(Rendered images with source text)
◇ ◇ ◇

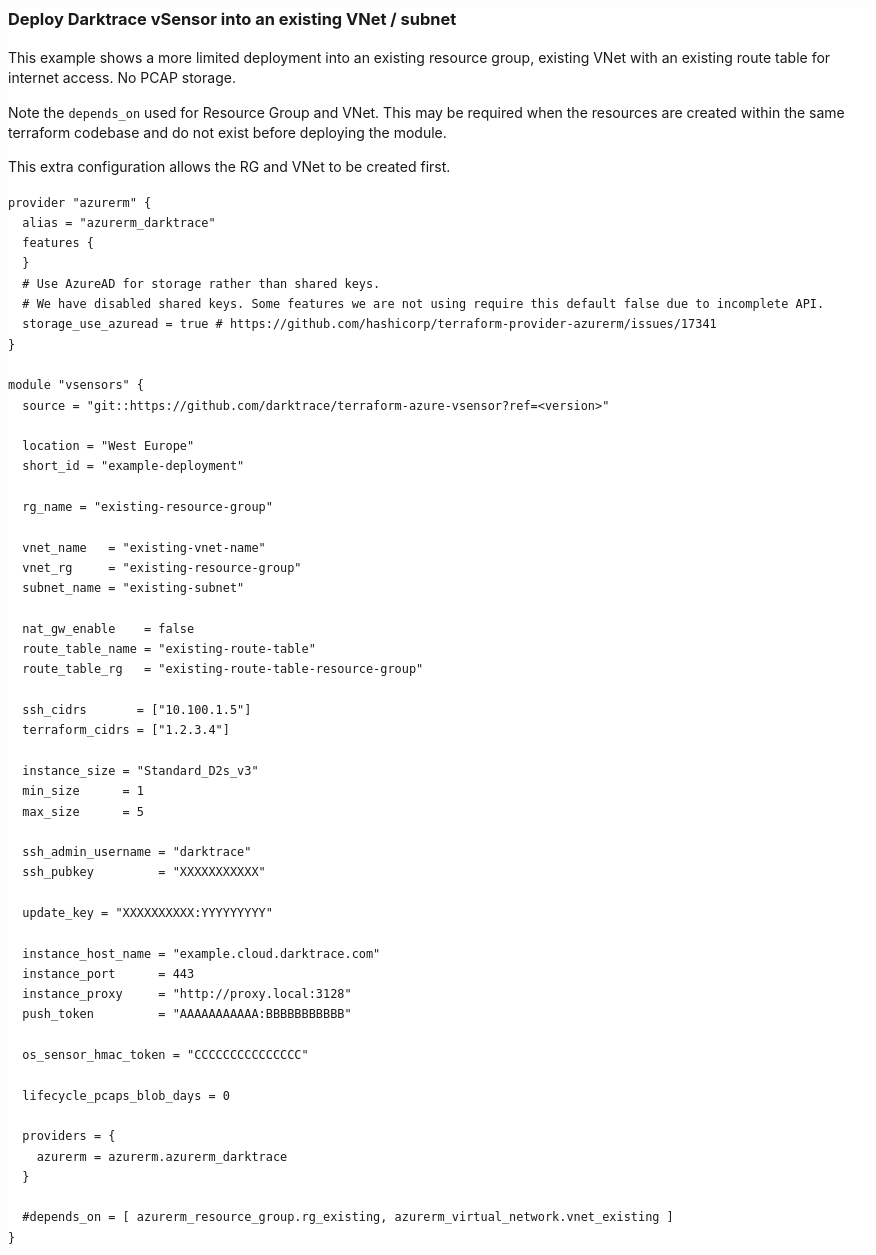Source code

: ### Deploy Darktrace vSensor into an existing VNet / subnet

This example shows a more limited deployment into an existing resource group, existing VNet with an existing route table for internet access. No PCAP storage.

Note the `depends_on` used for Resource Group and VNet. This may be required when the resources are created within the same terraform codebase and do not exist before deploying the module.

This extra configuration allows the RG and VNet to be created first.

```
provider "azurerm" {
  alias = "azurerm_darktrace"
  features {
  }
  # Use AzureAD for storage rather than shared keys.
  # We have disabled shared keys. Some features we are not using require this default false due to incomplete API.
  storage_use_azuread = true # https://github.com/hashicorp/terraform-provider-azurerm/issues/17341
}

module "vsensors" {
  source = "git::https://github.com/darktrace/terraform-azure-vsensor?ref=<version>"

  location = "West Europe"
  short_id = "example-deployment"

  rg_name = "existing-resource-group"

  vnet_name   = "existing-vnet-name"
  vnet_rg     = "existing-resource-group"
  subnet_name = "existing-subnet"

  nat_gw_enable    = false
  route_table_name = "existing-route-table"
  route_table_rg   = "existing-route-table-resource-group"

  ssh_cidrs       = ["10.100.1.5"]
  terraform_cidrs = ["1.2.3.4"]

  instance_size = "Standard_D2s_v3"
  min_size      = 1
  max_size      = 5

  ssh_admin_username = "darktrace"
  ssh_pubkey         = "XXXXXXXXXXX"

  update_key = "XXXXXXXXXX:YYYYYYYYY"

  instance_host_name = "example.cloud.darktrace.com"
  instance_port      = 443
  instance_proxy     = "http://proxy.local:3128"
  push_token         = "AAAAAAAAAAA:BBBBBBBBBBB"

  os_sensor_hmac_token = "CCCCCCCCCCCCCCC"

  lifecycle_pcaps_blob_days = 0

  providers = {
    azurerm = azurerm.azurerm_darktrace
  }

  #depends_on = [ azurerm_resource_group.rg_existing, azurerm_virtual_network.vnet_existing ]
}
```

◇ ◇ ◇

Pull out the lines above in which the word "shared" appears.

(Answer section)
  # Use AzureAD for storage rather than shared keys.
  # We have disabled shared keys. Some features we are not using require this default false due to incomplete API.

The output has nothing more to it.